A feature is designed to be plugged into the Exodus SDK, similarly to how Express.js middleware plugs into Express.js:
exodus.use(someFeature(config))
This allows the core SDK to remain light, and for the consumer to specify the features they want included.
To enable this, we have declarative feature definitions. These accept any runtime configuration the feature requires and return a feature id and a set of definitions related to that feature. The feature definition can then pass down any configuration to constituent modules/atoms/plugins. This is the preferred way to pass configuration.
For example, the voldemort
feature below accepts some runtime configuration options specifying whether he should have a sense of humor, and his eye color.
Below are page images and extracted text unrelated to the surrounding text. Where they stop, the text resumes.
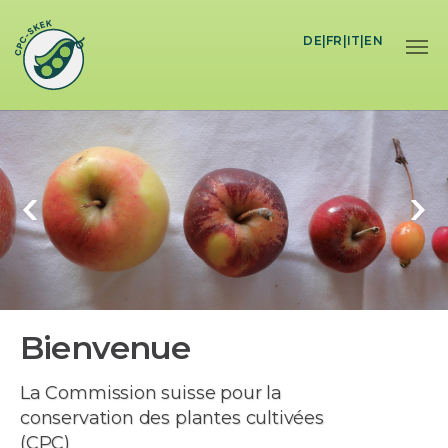
Skip to main content
DE
|
FR
|
IT
|
EN
Bienvenue
La Commission suisse pour la
conservation des plantes cultivées
(CPC)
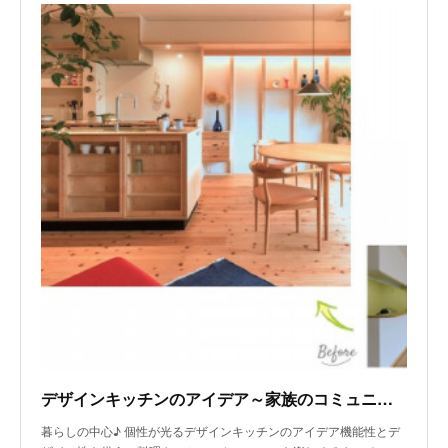
デザインキッチンのアイデア～家族のコミュニケーションがはずむキッチン
暮らしの中心♪ 個性が光るデザインキッチンのアイデア機能性とデ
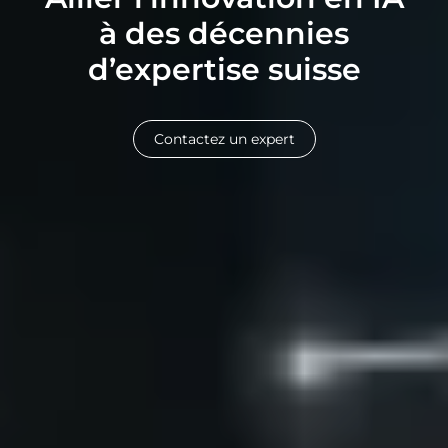
à des décennies
d’expertise suisse
Contactez un expert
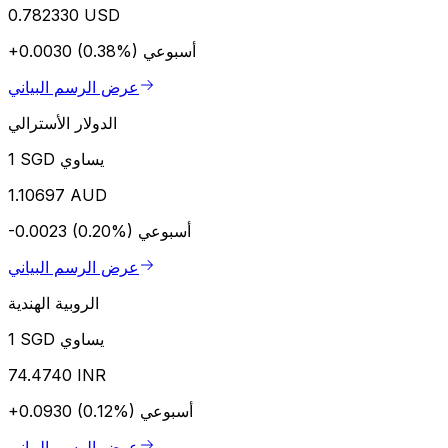
0.782330 USD
أسبوعي
+0.0030 (0.38%)
عرض الرسم البياني
الدولار الأسترالي
1 SGD يساوي
1.10697 AUD
أسبوعي
-0.0023 (0.20%)
عرض الرسم البياني
الروبية الهندية
1 SGD يساوي
74.4740 INR
أسبوعي
+0.0930 (0.12%)
عرض الرسم البياني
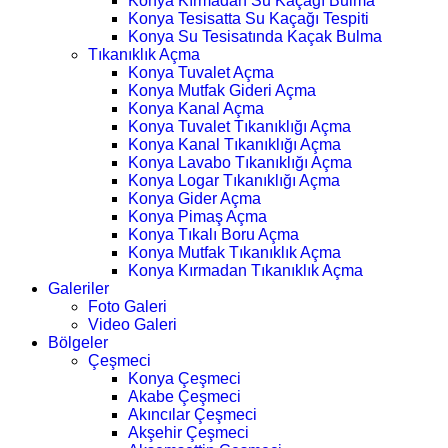
Konya Kırmadan Su Kaçağı Bulma
Konya Tesisatta Su Kaçağı Tespiti
Konya Su Tesisatında Kaçak Bulma
Tıkanıklık Açma
Konya Tuvalet Açma
Konya Mutfak Gideri Açma
Konya Kanal Açma
Konya Tuvalet Tıkanıklığı Açma
Konya Kanal Tıkanıklığı Açma
Konya Lavabo Tıkanıklığı Açma
Konya Logar Tıkanıklığı Açma
Konya Gider Açma
Konya Pimaş Açma
Konya Tıkalı Boru Açma
Konya Mutfak Tıkanıklık Açma
Konya Kırmadan Tıkanıklık Açma
Galeriler
Foto Galeri
Video Galeri
Bölgeler
Çeşmeci
Konya Çeşmeci
Akabe Çeşmeci
Akıncılar Çeşmeci
Akşehir Çeşmeci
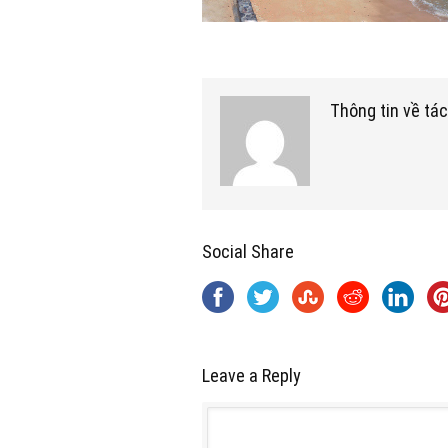
Thông tin về tác
Social Share
Leave a Reply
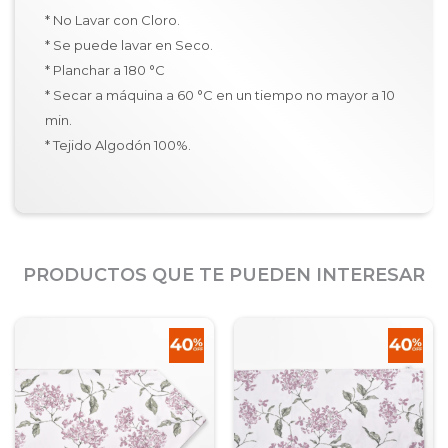
* No Lavar con Cloro.
* Se puede lavar en Seco.
* Planchar a 180 °C
* Secar a máquina a 60 °C en un tiempo no mayor a 10
min.
* Tejido Algodón 100%.
PRODUCTOS QUE TE PUEDEN INTERESAR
It returns all the modules, atoms, plugins and API slices that are part of its domain:
const voldemort = ({ enableSenseOfHumor, eyeColor }) => ({
id: 'voldemort',
definitions: [
{
definition: voldemortModuleDefinition,
config: { enableSenseOfHumor, eyeColor },
},
{ definition: voldemortAtomDefinition },
{ definition: voldemortPluginDefinition },
{ definition: voldemortAccessoriesAtomDefinition },
{
if: enableSenseOfHumor,
definition: voldemortJokesAtomDefinition,
},
],
})
export default voldemort
Consuming Features
There are multiple ways to consume features, or sub-components of features:
- From inside the SDK: feature A's node depends on feature B's node, via the IOC container. Example: the blockchainMetadata node from the @exodus/blockchain-metadata feature depends on the assetsModule node from the @exodus/assets-feature feature.
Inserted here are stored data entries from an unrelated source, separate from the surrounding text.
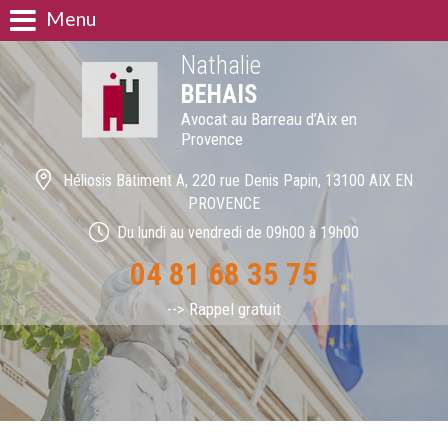
Menu
Nathalie
BEHAIS
Avocat au Barreau d’Aix en
Provence
Héliosis Bâtiment A, 220 rue Denis Papin, 13100 AIX EN
PROVENCE
Du lundi au vendredi de 09h00 à 19h00
04 81 68 35 75
--> Rappel gratuit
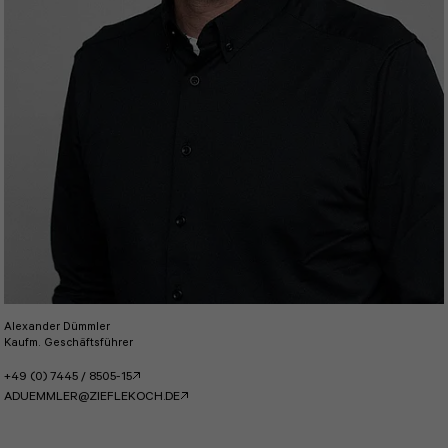
Alexander Dümmler
Kaufm. Geschäftsführer
+49 (0) 7445 / 8505-15
ADUEMMLER@ZIEFLEKOCH.DE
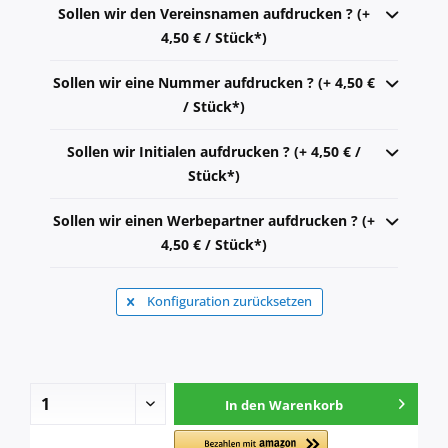
Sollen wir den Vereinsnamen aufdrucken ? (+
4,50 € / Stück*)
Sollen wir eine Nummer aufdrucken ? (+ 4,50 €
/ Stück*)
Sollen wir Initialen aufdrucken ? (+ 4,50 € /
Stück*)
Sollen wir einen Werbepartner aufdrucken ? (+
4,50 € / Stück*)
Konfiguration zurücksetzen
In den
Warenkorb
- From outside the SDK: if your feature exports an API node, it gets exported to a namespace on the SDK, e.g. the @exodus/locale feature exposes a setLanguage method on the locale namespace, which can be used as
exodus.locale.setLanguage('en')
- On the UI side, via selectors, e.g.
useSelector(selectors.walletAccounts.active)
Philosophy
One commonality you may have noticed is that modules and API slices have different/unique API surfaces, because they encapsulate and provide APIs to different domains, e.g. personal notes, exchange, balances. By contrast, plugins and atoms export uniform APIs (ahem, plugins, get your act together!). Atoms do this in order to allow storage-media-agnostic and domain-agnostic data-consumption. Plugins do this in order to centralize everything around a given side-effect in a single place, and match their shape to the extension point (hooks, events) of a host (application, module, potentially even an atom).